• **Provided data**
========================
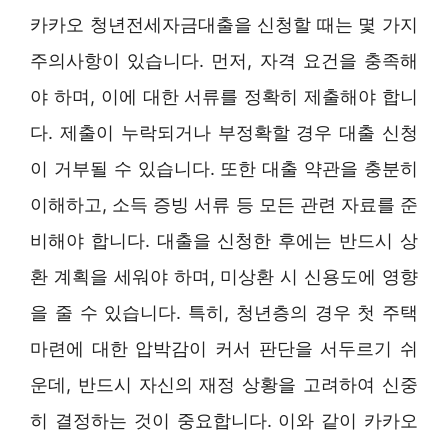
카카오 청년전세자금대출을 신청할 때는 몇 가지
주의사항이 있습니다. 먼저, 자격 요건을 충족해
야 하며, 이에 대한 서류를 정확히 제출해야 합니
다. 제출이 누락되거나 부정확할 경우 대출 신청
이 거부될 수 있습니다. 또한 대출 약관을 충분히
이해하고, 소득 증빙 서류 등 모든 관련 자료를 준
비해야 합니다. 대출을 신청한 후에는 반드시 상
환 계획을 세워야 하며, 미상환 시 신용도에 영향
을 줄 수 있습니다. 특히, 청년층의 경우 첫 주택
마련에 대한 압박감이 커서 판단을 서두르기 쉬
운데, 반드시 자신의 재정 상황을 고려하여 신중
히 결정하는 것이 중요합니다. 이와 같이 카카오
========================
Return the final stretch of the listing exactly, starting with the line that contains "이해하고, 소득 증빙 서류 등 모든 관련 자료를 준" and ending with the last line.

이해하고, 소득 증빙 서류 등 모든 관련 자료를 준
비해야 합니다. 대출을 신청한 후에는 반드시 상
환 계획을 세워야 하며, 미상환 시 신용도에 영향
을 줄 수 있습니다. 특히, 청년층의 경우 첫 주택
마련에 대한 압박감이 커서 판단을 서두르기 쉬
운데, 반드시 자신의 재정 상황을 고려하여 신중
히 결정하는 것이 중요합니다. 이와 같이 카카오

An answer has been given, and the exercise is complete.